Passage to read:

We will comment more on the $\mu$ parameter later. 

Let $\langle S_1\rangle
=e^{i(\alpha+\beta)}\tilde v$ and $\langle S_2\rangle 
=e^{i(\alpha-\beta)}\tilde v$. Then, we obtain
\begin{equation}
\tilde v=\frac{e^{-i\alpha}\mu}{f_1}\sqrt{-\left(3\frac{f_0}{f_1}
-2\frac{\mu^\prime}{\mu}+f_1\frac{\mu^{\prime\prime 2}}{\mu^2}\right)}.
\end{equation}
Thus the $U(1)_H$ symmetry is broken at a TeV scale and we
expect a neutral gauge boson at this scale. Since this hidden
sector $U(1)_H$ interacts with the observable sector only through
gravity, it is not expected for this extra $U(1)_H$ gauge boson
to be found at high energy accelerators. 

The most dominant $SU(3)_H\times U(1)_H$ invariant couplings 
are
\begin{equation}
\frac{1}{M_P^3} Q_1\bar Q_3 S_2^4,\ \ 
\frac{1}{M_P^3} Q_1\bar Q_4 S_2^4,\ \ 
\frac{1}{M_P^3} Q_2\bar Q_3 S_1^4,\ \ 
\frac{1}{M_P^3} Q_2\bar Q_4 S_1^4,
\end{equation}
which can lead to the desired vacuum energy since it is suppressed
by $M_P^3$. The terms given in Eq.~(7)

Data extract:
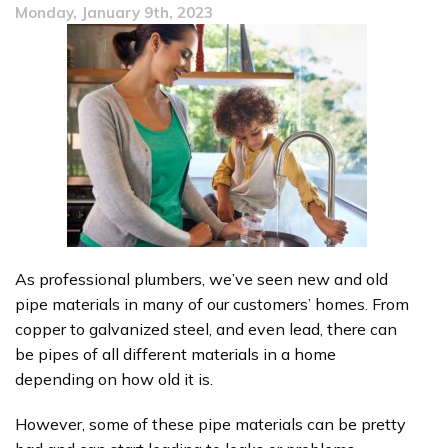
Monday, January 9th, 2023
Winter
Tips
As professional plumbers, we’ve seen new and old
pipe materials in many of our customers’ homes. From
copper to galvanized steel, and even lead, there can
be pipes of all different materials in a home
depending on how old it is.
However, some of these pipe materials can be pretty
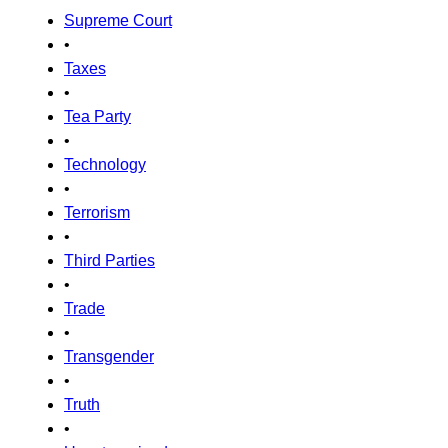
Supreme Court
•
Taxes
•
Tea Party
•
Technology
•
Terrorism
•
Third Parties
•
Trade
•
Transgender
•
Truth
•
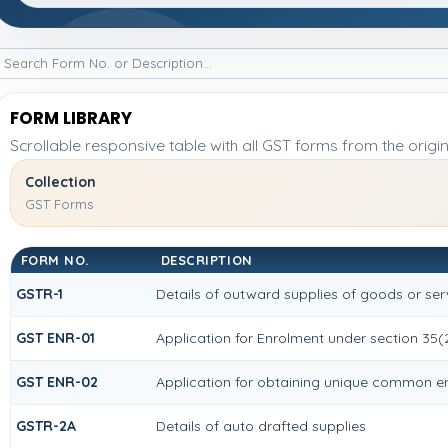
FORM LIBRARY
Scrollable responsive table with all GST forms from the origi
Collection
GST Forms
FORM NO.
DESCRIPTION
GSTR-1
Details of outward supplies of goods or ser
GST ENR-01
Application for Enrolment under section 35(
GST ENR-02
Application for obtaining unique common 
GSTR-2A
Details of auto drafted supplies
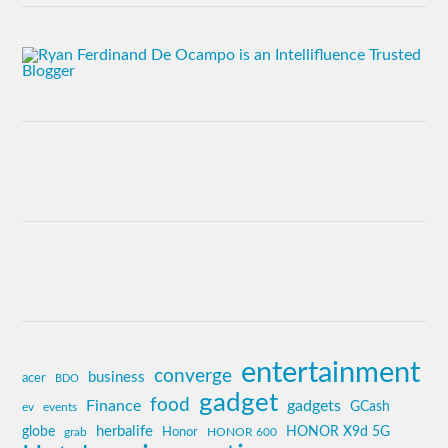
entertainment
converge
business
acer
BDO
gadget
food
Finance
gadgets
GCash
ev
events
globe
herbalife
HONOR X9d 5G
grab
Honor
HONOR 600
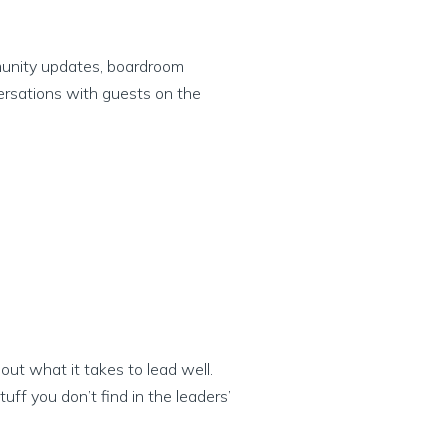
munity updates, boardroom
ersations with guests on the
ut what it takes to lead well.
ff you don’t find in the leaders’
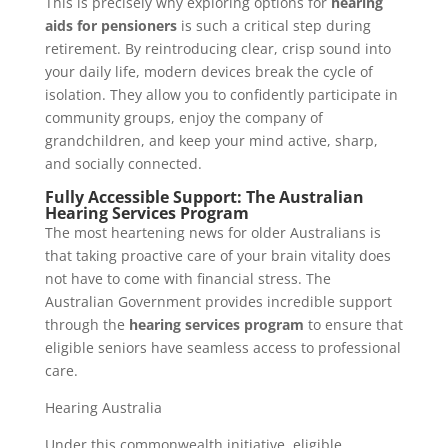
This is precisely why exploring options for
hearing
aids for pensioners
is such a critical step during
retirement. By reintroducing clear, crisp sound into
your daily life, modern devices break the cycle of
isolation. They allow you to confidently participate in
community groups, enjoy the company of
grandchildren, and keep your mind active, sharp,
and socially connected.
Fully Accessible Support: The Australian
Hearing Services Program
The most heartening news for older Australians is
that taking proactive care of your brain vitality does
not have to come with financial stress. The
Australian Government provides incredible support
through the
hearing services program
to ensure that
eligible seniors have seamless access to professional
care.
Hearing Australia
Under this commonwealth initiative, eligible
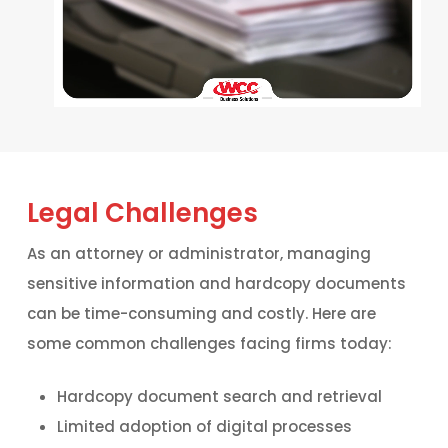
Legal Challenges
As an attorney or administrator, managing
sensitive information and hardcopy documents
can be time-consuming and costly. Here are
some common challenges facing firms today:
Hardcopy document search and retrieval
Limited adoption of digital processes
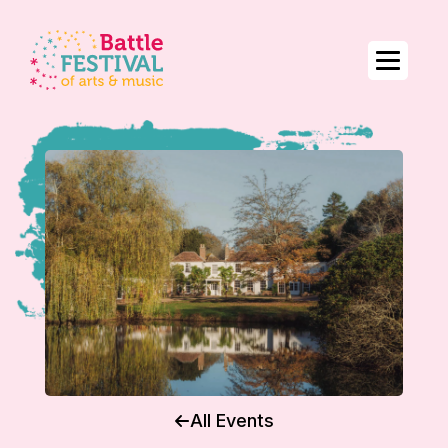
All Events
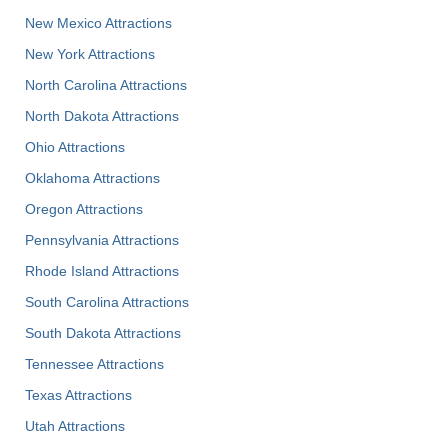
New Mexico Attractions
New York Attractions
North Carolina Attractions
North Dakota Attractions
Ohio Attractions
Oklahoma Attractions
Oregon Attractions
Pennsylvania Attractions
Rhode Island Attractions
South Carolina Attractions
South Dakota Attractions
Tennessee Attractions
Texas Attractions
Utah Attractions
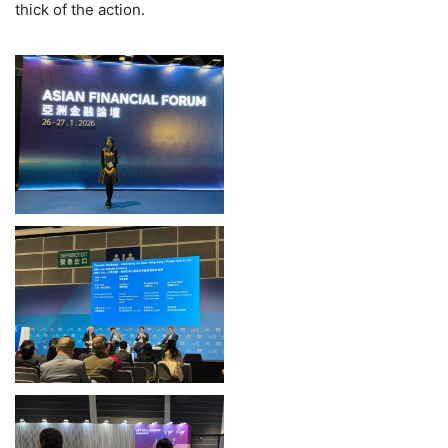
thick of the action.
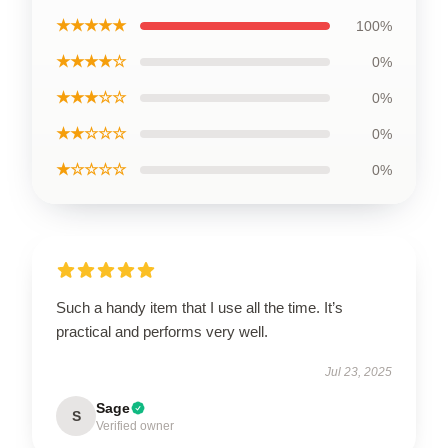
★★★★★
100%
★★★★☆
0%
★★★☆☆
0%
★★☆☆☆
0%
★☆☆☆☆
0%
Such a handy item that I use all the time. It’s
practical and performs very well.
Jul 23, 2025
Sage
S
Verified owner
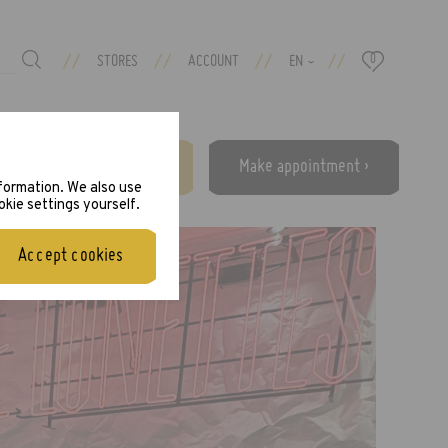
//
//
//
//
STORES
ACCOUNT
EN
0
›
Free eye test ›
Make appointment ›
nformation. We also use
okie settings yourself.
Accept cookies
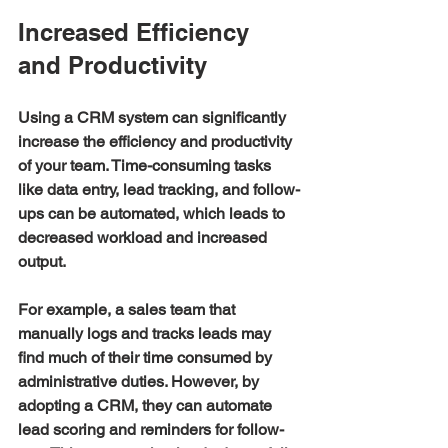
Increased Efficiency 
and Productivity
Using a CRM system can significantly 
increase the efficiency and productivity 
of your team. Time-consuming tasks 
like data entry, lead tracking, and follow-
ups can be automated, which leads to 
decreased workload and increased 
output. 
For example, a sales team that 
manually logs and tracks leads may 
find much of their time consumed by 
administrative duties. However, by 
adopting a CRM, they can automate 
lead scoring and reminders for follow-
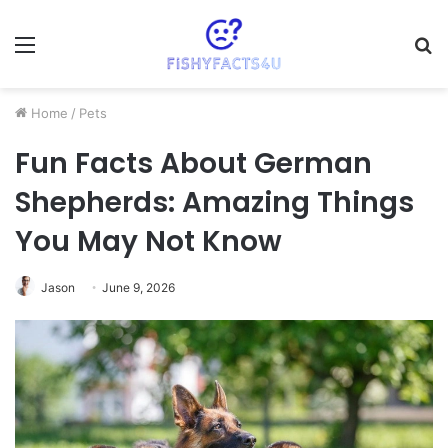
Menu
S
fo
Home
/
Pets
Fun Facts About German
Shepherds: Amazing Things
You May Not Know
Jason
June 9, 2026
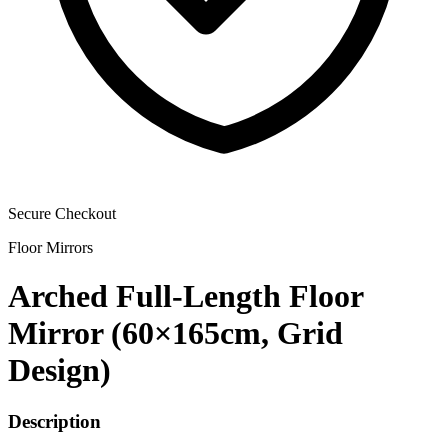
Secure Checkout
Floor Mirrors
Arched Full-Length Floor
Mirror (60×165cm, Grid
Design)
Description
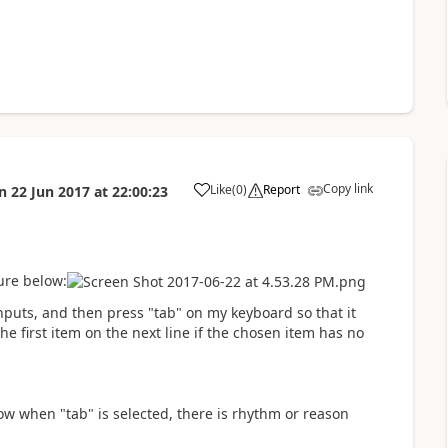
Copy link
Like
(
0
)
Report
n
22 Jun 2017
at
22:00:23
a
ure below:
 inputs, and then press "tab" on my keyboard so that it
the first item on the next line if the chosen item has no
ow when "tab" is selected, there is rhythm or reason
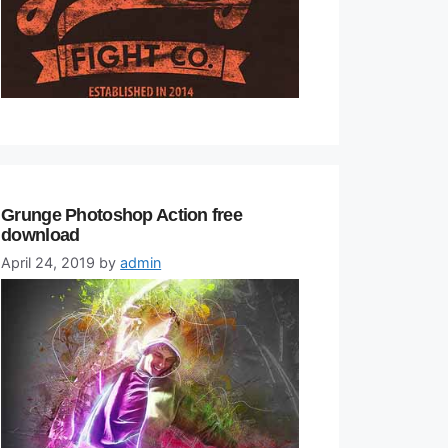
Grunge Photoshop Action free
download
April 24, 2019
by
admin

How to complete this task: Can you carry on the hidden-sector symmetry passage from the point where it stops? Nothing here depends on the records.

Result:
break the following chiral symmetry
\begin{equation}
\{Q_1, Q_2, \bar Q_3, \bar Q_4\}\rightarrow e^{i\alpha}\{
Q_1, Q_2, \bar Q_3, \bar Q_4\}.
\end{equation}
The $S_i$ fields are invariant under the above chiral transformation.
The h-quarks would obtain mass of order $\tilde v^4/M_P^3\sim 
2.7\times 10^{-46}$~GeV which leads to the almost zero
h-sector instanton potential, 
\begin{equation}
\sim \frac{m_Q^2 M^3_{\rm h-gluino}}{\Lambda_h}\sim 10^{-98}~{\rm GeV}^4
\nonumber
\end{equation}
for $M_{h-gluino}\sim 100$~GeV, $M_Q\sim S_i^4/M_P^3\ (i=1,2)$
and $\Lambda_h\sim 10^{13}$~GeV. 
Therefore, the instanton potential is not important, compared to the 
above explicit chiral symmetry breaking terms given in Eq.~(7). The
h-squarks (the superpartner of h-quark) are assumed to have no
condensation. This point is essential for interpreting a model-dependent
axion $a_{MD}$ as the quintessence.

First we note the following.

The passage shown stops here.